** DATA follows **
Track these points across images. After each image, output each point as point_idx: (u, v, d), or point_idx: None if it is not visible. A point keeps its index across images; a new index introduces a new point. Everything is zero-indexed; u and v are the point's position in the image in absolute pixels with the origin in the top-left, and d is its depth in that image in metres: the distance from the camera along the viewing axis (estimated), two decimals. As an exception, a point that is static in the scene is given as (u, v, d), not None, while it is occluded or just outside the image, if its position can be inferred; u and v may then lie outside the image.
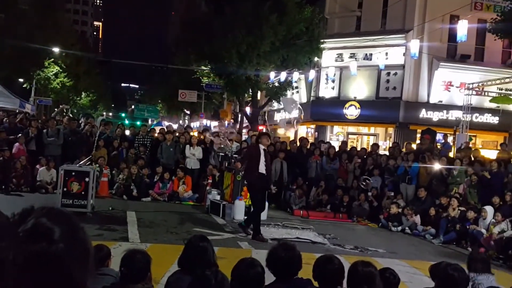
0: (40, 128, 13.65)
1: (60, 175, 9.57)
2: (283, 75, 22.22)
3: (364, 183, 11.81)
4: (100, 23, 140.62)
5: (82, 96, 52.53)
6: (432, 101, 22.28)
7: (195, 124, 40.09)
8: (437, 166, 12.77)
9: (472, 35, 19.78)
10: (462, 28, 12.75)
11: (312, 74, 21.94)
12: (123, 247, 6.36)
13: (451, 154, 15.53)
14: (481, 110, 21.28)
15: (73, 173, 9.51)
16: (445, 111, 22.01)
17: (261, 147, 9.27)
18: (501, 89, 20.04)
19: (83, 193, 9.43)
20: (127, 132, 16.13)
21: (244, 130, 27.30)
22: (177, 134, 15.16)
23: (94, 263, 1.13)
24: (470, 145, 16.19)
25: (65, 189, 9.37)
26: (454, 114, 21.11)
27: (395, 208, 12.15)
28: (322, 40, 22.73)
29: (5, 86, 19.67)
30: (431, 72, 22.21)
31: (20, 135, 13.03)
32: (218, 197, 11.74)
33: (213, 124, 38.24)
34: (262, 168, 9.05)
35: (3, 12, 17.81)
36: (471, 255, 4.82)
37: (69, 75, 40.80)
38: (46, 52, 32.75)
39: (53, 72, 37.54)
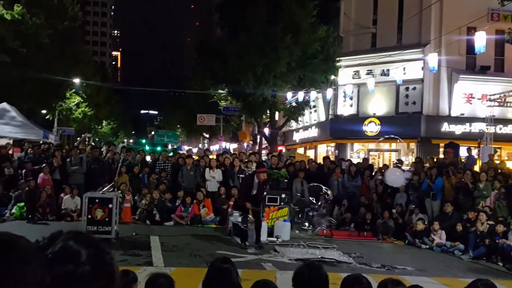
0: (63, 158, 13.89)
1: (84, 203, 9.68)
2: (300, 95, 22.25)
3: None
4: (118, 53, 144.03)
5: (103, 124, 53.59)
6: (453, 114, 21.97)
7: (214, 147, 40.29)
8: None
9: (491, 46, 19.55)
10: (480, 40, 12.62)
11: (329, 92, 21.92)
12: (148, 271, 6.33)
13: (476, 168, 15.20)
14: (505, 121, 20.87)
15: (97, 200, 9.62)
16: (467, 124, 21.65)
17: (256, 180, 10.22)
18: (524, 99, 19.64)
19: (107, 219, 9.50)
20: (148, 158, 16.28)
21: (264, 151, 27.31)
22: (196, 157, 15.26)
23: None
24: (496, 157, 15.83)
25: (89, 216, 9.46)
26: (477, 127, 20.73)
27: (421, 224, 11.88)
28: (338, 58, 22.76)
29: (28, 117, 20.12)
30: (451, 85, 21.96)
31: (44, 165, 13.27)
32: (240, 219, 11.65)
33: (232, 146, 38.42)
34: (252, 193, 10.28)
35: (24, 46, 18.42)
36: None
37: (90, 105, 41.73)
38: (67, 83, 33.56)
39: (75, 103, 38.45)
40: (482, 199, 12.07)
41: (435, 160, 15.35)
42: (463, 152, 16.98)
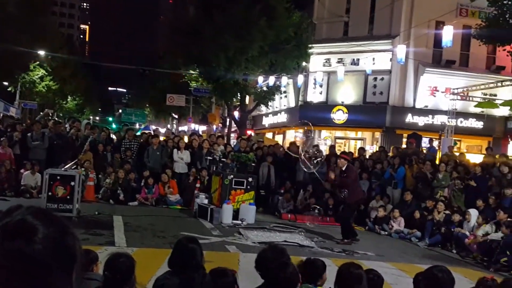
0: (24, 132, 13.44)
1: (44, 179, 9.44)
2: (271, 80, 22.26)
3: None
4: (87, 26, 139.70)
5: (68, 100, 52.06)
6: (418, 106, 22.50)
7: (183, 128, 39.96)
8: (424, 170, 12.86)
9: (458, 40, 20.03)
10: (448, 34, 12.91)
11: (300, 78, 22.00)
12: (109, 251, 6.30)
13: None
14: (466, 115, 21.53)
15: (58, 177, 9.40)
16: (430, 116, 22.23)
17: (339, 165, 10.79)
18: (486, 94, 20.32)
19: (68, 197, 9.31)
20: (114, 136, 16.01)
21: (233, 135, 27.29)
22: (164, 138, 15.11)
23: (82, 270, 1.07)
24: (455, 149, 16.37)
25: (50, 193, 9.25)
26: (440, 119, 21.32)
27: (382, 211, 12.23)
28: (310, 45, 22.82)
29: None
30: (417, 77, 22.42)
31: (3, 138, 12.81)
32: (206, 201, 11.70)
33: (202, 128, 38.20)
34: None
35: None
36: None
37: (55, 79, 40.42)
38: (32, 55, 32.39)
39: (39, 76, 37.16)
40: (441, 189, 12.50)
41: (399, 150, 15.73)
42: (425, 143, 17.50)
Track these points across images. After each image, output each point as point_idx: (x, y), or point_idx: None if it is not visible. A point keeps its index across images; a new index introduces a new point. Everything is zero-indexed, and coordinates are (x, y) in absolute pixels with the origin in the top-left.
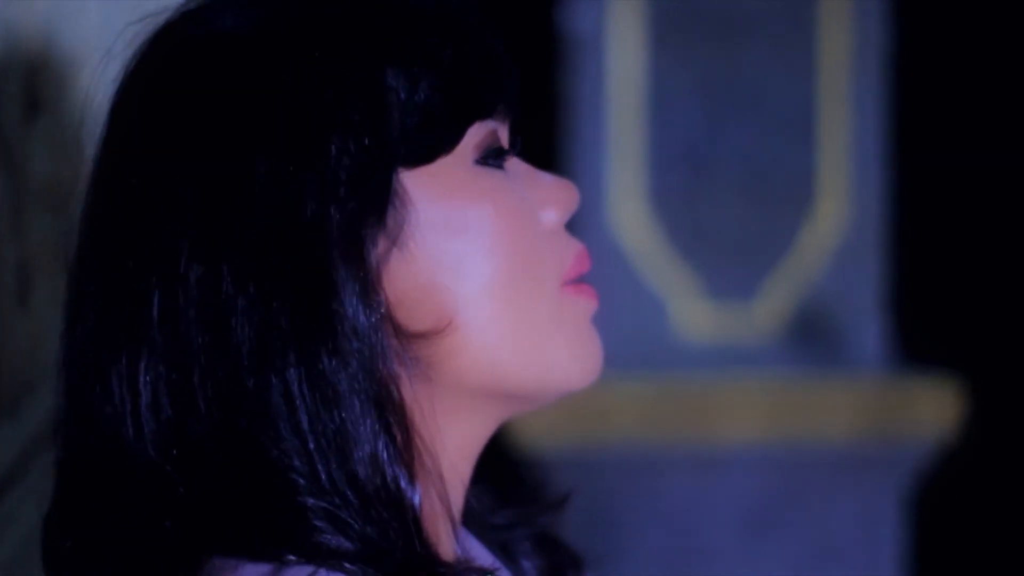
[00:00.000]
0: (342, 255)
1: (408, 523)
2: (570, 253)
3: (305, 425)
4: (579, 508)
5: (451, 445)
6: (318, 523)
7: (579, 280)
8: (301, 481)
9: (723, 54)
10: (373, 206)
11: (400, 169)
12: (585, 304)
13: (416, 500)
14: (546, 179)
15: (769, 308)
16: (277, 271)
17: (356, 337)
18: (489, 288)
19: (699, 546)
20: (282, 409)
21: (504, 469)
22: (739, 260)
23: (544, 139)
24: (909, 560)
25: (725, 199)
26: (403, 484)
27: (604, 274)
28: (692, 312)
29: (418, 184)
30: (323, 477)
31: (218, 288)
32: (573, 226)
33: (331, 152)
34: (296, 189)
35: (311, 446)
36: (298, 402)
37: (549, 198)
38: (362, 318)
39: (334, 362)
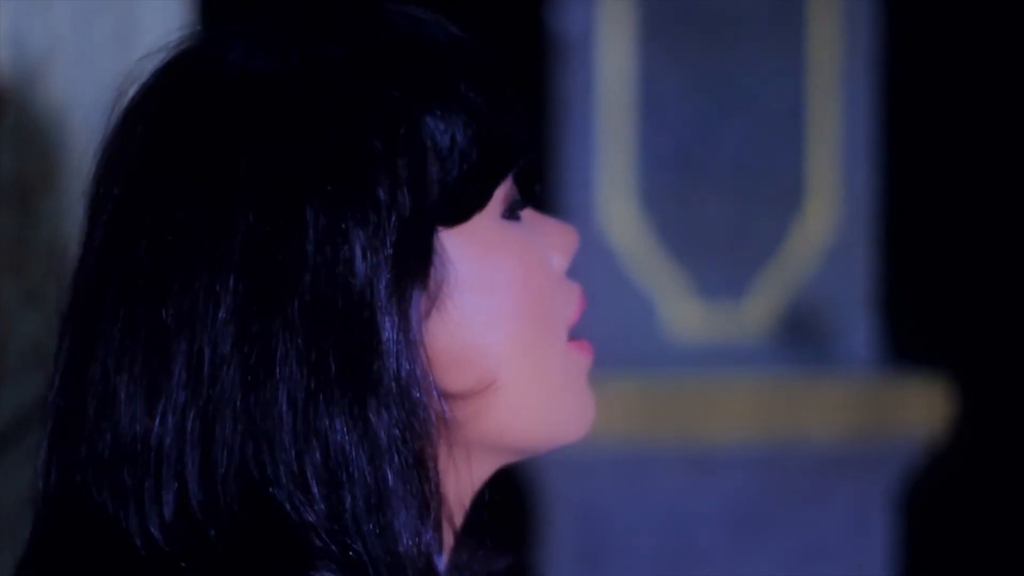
** End of DATA **
TASK TO CARRY OUT
At the line containing "4: (579, 508)", begin reproducing the entries word for word, and continue through their last line. Leave out the pictures.

TASK OUTPUT
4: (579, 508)
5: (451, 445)
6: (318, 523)
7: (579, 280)
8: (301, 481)
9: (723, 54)
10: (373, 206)
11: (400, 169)
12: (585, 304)
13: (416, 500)
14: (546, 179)
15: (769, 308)
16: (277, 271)
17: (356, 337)
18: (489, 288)
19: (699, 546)
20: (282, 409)
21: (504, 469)
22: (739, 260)
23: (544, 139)
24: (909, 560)
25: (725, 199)
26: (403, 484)
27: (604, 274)
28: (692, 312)
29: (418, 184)
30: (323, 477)
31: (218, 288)
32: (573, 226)
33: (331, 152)
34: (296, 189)
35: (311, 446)
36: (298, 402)
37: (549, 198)
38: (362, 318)
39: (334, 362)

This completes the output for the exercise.